Tive motorista pela primeira vez quando fui administrador do Instituto de Crédito de Moçambique. Tinha 34 anos. Era aquela fase da vida em que ficamos deslumbrados por ser administradores de um banco e temos carro com motorista e somos convidados para os melhores restaurantes e viajamos em primeira classe. Não seria honesto consigo se não dissesse que esse deslumbramento assalta todos os jovens quadros quando atingem estes lugares.

 

Teve sempre motorista, então.

Sim. Quebrei esse ciclo em 1991 quando fui despedido da Presidência da União de Bancos Portugueses. Até 96, tinha o meu automóvel particular, era eu que punha ar nos pneus, que o lavava. Aprendi a saber quanto custam os combustíveis, quanto custa sujar as mãos na bomba da gasolina. Voltei um pouco às minhas origens. Isso ajudou-me, depois, em Londres, a andar de autocarro e metropolitano.

 

Voltemos a Londres, ao homem que procura as melhores carruagens do metro para ler.
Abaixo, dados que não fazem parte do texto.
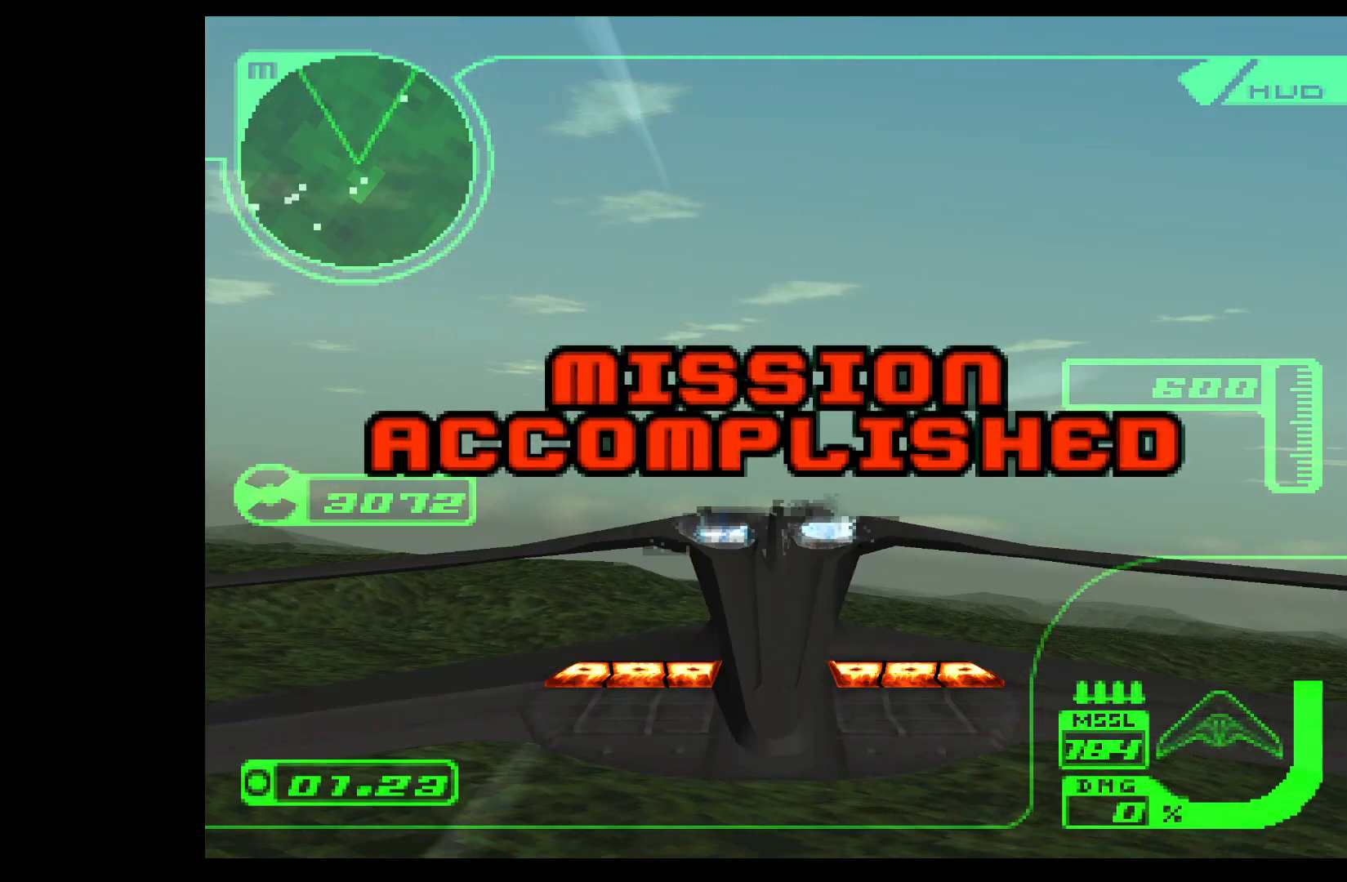
{"buttons": ["R1"], "left_stick": "center", "events": []}
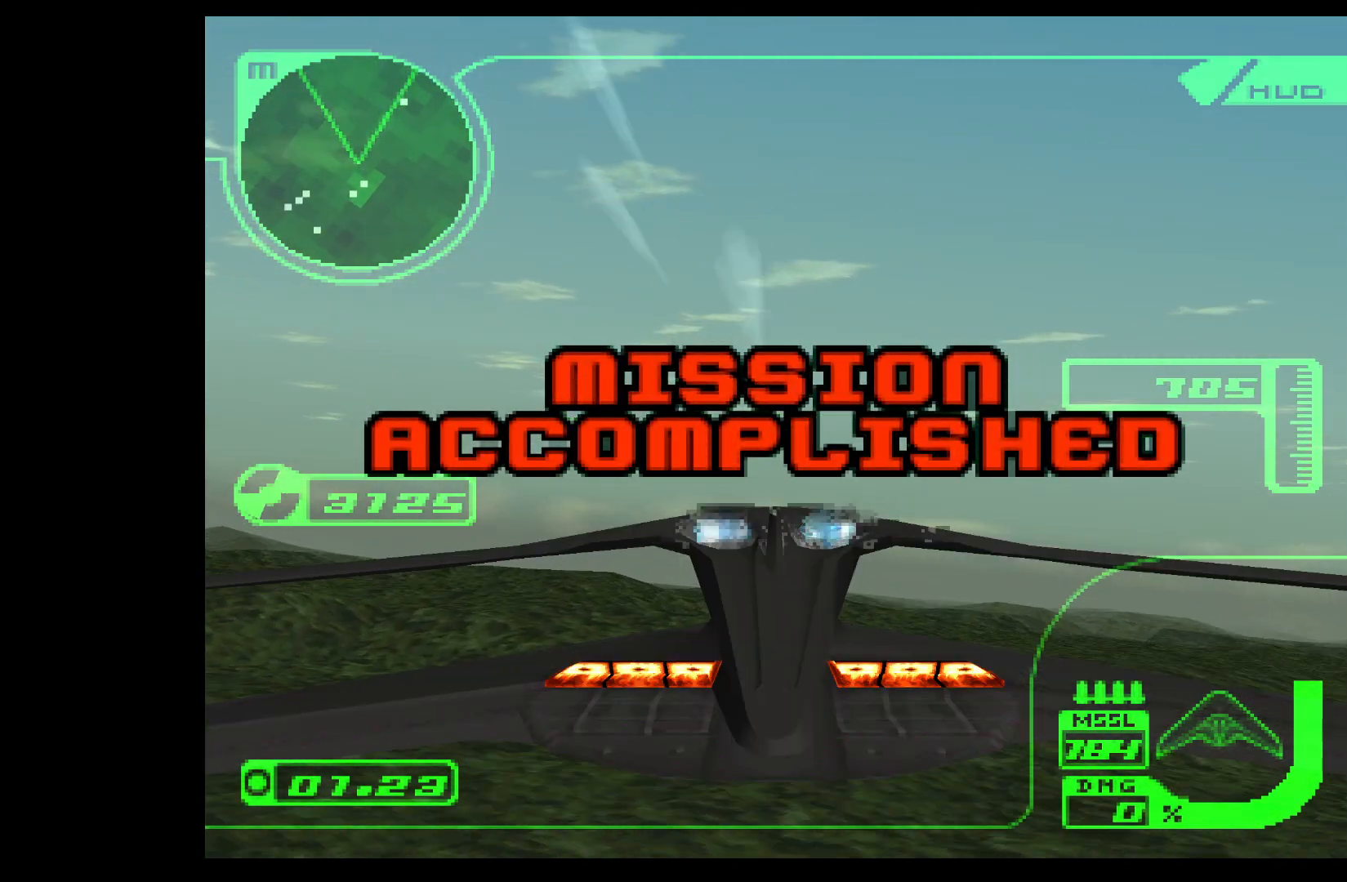
{"buttons": ["R1", "R3"], "left_stick": "center", "events": [[83, "R3", "down"]]}
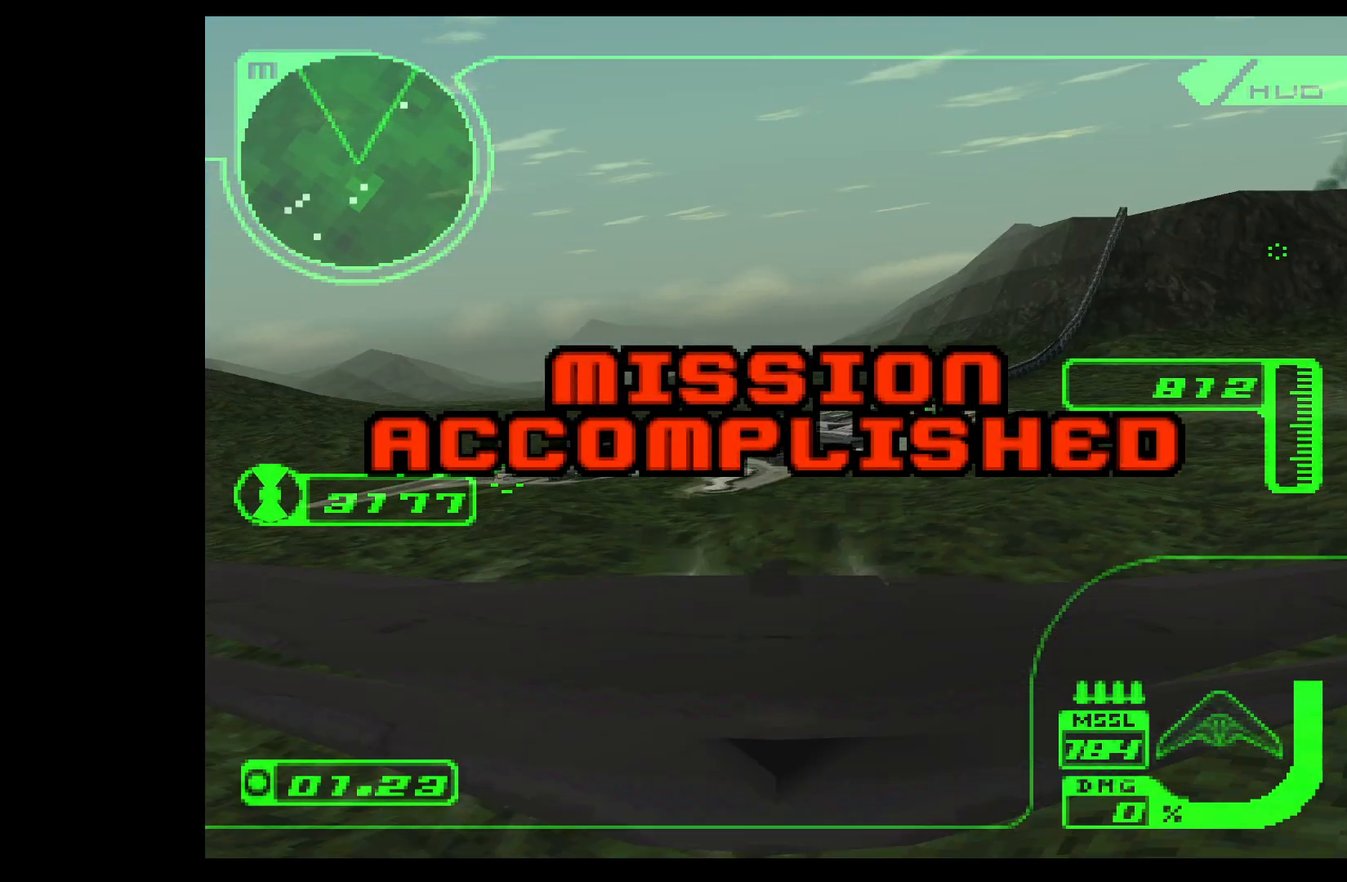
{"buttons": ["R1", "R3"], "left_stick": "center", "events": []}
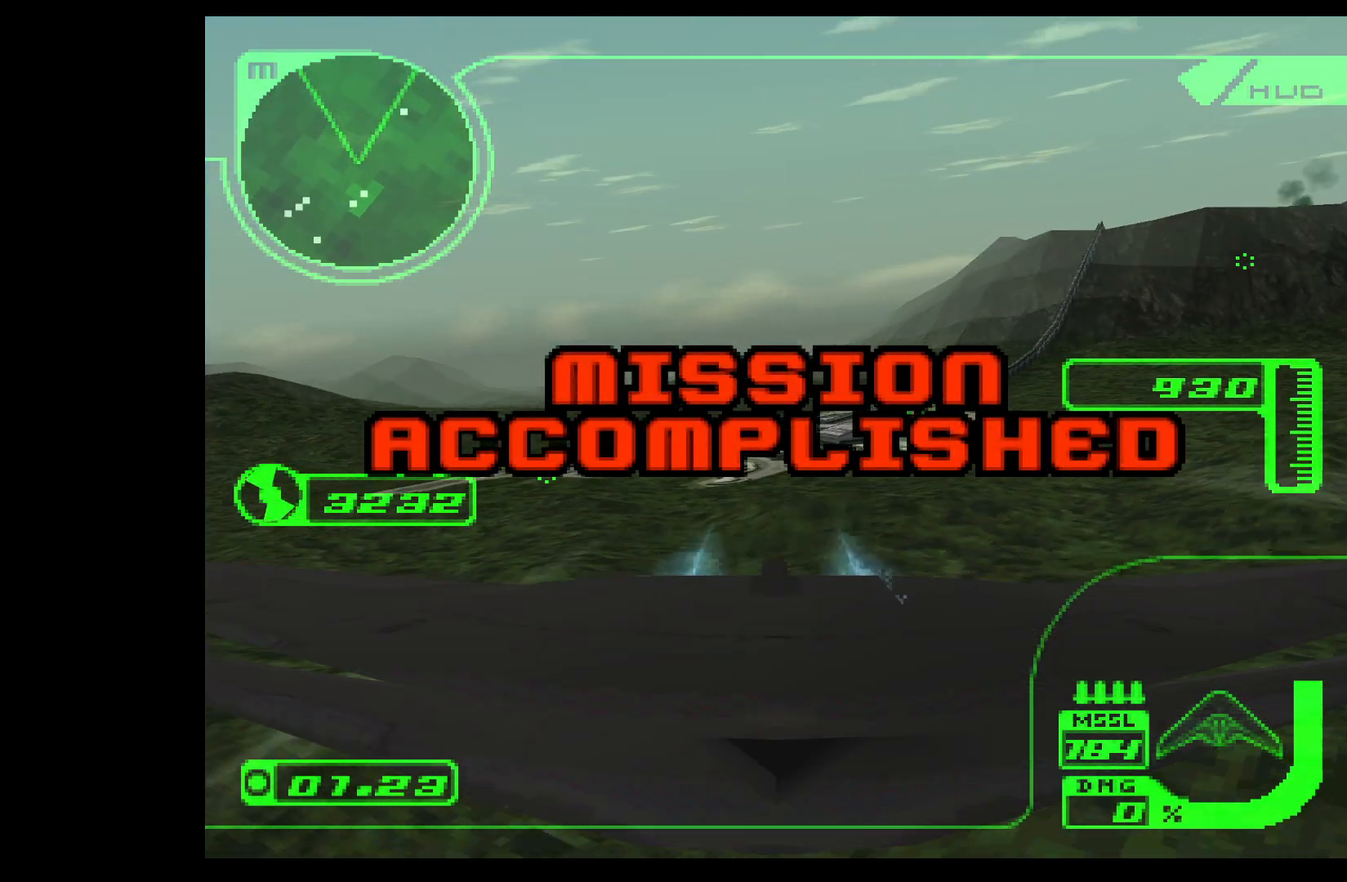
{"buttons": ["R1", "R3"], "left_stick": "center", "events": [[233, "left_stick", "down"], [400, "left_stick", "center"]]}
Aprendi o gozo da solidão e do silêncio. Aproveitei bem os fins-de-semana: calçava as sapatilhas, vestia o fato de treino e andava km a pé. No Verão, dormi umas boas sonecas debaixo das árvores do Hyde Park. Tive uma vida simples. Fazia compras no [supermercado] Waitrose.

 

Há quanto tempo não sabia o preço dos iogurtes? Há quanto tempo não sabia o que tinha na despensa ou no frigorífico?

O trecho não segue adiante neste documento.